Additionally, there was an administration fee of 1.3 percent per month charged against the advance commissions balance. Although it was not referred to as interest, petitioner testified that the parties referred to and treated the fee as interest. In light of the facts and circumstances in the record, this testimony is logical and is accepted as fact. Given these facts, we find that the advance commissions were loans and need not be included in income where the income was earned as commissions on sales or renewals perhaps in a later year. Respondent did not determine the amount of income earned when petitioner sold insurance.

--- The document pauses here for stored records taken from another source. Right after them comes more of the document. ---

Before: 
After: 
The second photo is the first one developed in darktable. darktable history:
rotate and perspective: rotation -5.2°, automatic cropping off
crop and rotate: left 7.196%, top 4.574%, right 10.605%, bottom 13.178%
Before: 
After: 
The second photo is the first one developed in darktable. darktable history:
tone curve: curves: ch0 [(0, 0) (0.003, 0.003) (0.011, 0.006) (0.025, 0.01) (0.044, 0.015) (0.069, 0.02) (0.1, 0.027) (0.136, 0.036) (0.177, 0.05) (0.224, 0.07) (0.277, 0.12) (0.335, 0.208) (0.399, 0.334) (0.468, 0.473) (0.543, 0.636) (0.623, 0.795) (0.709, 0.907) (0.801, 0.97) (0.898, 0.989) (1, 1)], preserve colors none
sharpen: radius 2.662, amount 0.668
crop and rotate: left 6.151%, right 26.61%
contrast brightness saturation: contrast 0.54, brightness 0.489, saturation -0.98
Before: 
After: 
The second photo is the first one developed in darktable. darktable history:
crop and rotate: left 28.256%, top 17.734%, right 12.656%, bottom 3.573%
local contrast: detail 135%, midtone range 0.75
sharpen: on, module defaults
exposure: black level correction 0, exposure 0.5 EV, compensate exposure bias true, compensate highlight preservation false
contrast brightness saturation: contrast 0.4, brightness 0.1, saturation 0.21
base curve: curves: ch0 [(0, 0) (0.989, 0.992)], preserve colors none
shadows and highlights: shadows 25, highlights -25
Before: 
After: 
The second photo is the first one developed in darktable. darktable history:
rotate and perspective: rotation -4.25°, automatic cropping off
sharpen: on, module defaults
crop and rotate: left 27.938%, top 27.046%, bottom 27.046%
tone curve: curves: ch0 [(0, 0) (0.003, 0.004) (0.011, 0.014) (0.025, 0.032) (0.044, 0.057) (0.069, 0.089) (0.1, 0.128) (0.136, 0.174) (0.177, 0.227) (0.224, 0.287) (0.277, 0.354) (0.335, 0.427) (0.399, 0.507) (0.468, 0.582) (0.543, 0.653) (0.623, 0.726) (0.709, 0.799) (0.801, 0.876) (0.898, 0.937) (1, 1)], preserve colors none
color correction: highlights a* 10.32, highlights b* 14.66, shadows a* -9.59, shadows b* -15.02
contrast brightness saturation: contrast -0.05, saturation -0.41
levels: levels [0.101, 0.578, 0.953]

Having decided that petitioner's receipt of the advance commissions constituted loan proceeds and not income, it follows that they are not liable for self-employment tax in the years in question on those amounts received. However, a deduction of $403 on Schedule C has been disallowed due to a lack of substantiation. Petitioners' nonemployee income is therefore increased by $403, necessitating an increase in the self-employment tax on that amount. Sec. 1401. Respondent concedes that any increase in the self-employment tax causes a corresponding increase in the deduction for taxes paid on self-employment income. Sec. 164(f).
Additions to Tax
Respondent determined that petitioners were negligent or intentionally disregarded the rules or regulations in filing their 1988 Federal income tax return under section 6653(a) and their 1989 through 1991 Federal income tax returns under section 6662. Petitioners do not deny that they were negligent or intentionally disregarded the rules or regulations, but instead insist that there was no deficiency. Petitioners offered no evidence which would disprove respondent's determination to the extent we have sustained respondent herein. To the extent of the deficiencies decided by this opinion, the additions to tax and penalties for the tax years will apply.
Decision will be entered under Rule 155.